Published on July 12th, 2013 | by Josh Chapdelaine0
Ruben Tejada’s Struggles Continue in Las Vegas
The New York Mets looked forward to 2013 being a stepping stone year toward contention in the near future. Ike Davis, Daniel Murphy, Ruben Tejada, and David Wright were scheduled to enforce a potentially elite offensive infield, and all signs pointed to that statement being supported as Ruben Tejada took Stephen Strasburg deep during his first spring training plate appearance.
If one were able to split Tejada’s season into two parts, his first plate appearance would be the successful half. His results have been depressing ever since.
Tejada posted a .209/.267/.262 clip in 204 plate appearances this year before being placed on the 15-day disabled list on May 29th after an errant slide led to a quadricep injury. Omar Quintanilla replaced the Panama native and hasn’t looked back, posting a .246/..319/.359 line in 161 plate appearance.
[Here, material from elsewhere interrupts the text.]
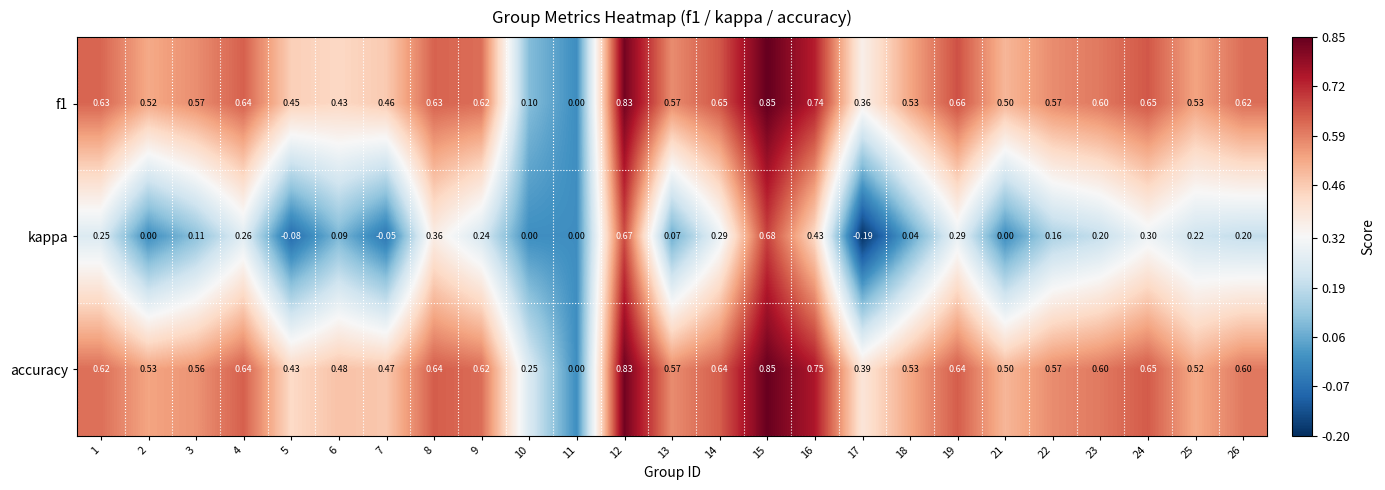

Which series has the largest range (max minus min)?

kappa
Tejada has now found himself struggling to put anything together in Las Vegas after being optioned following his rehab assignment.
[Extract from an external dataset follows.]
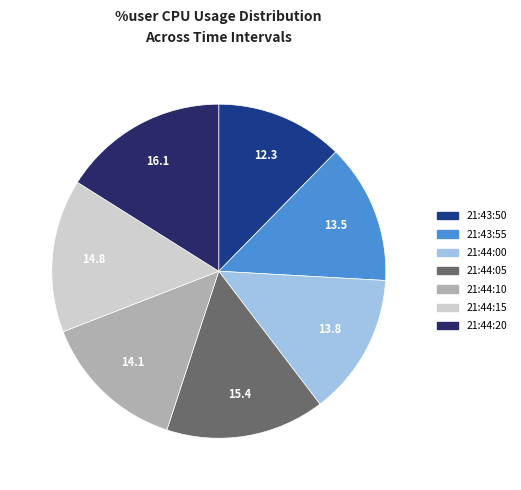

Which has a higher value, 21:43:55 or 21:43:50?

21:43:55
Tejada has a wretched .189/.279/.243 clip through his first 37 ABs in Vegas. While 37 ABs is truly a small sample size, his continued struggles are worrisome for the future of the organization. Quintanilla has filled in beautifully for the 23-year-old, but nobody is ready to appoint the 31-year-old as the future of the Mets organization. He has filled in admirably and has been the definition of replacement level player with a 0.0 bWAR (Although FanGraphs values him slightly higher at 0.3 fWAR).
Tejada is in the unenviable position of needing to earn his starting role back in the major leagues. For him to even reach the major league level once again he’ll need to have a sustained period of success in Vegas, which means he may not be back in Flushing until August or September.
The team has performed well in Tejada’s absence, but that’s not to say he was the problem. A healthy and productive Tejada is much more valuable to the club than Quintanilla’s and the sooner the Mets can find that shortstop, the better the organizational outlook will become.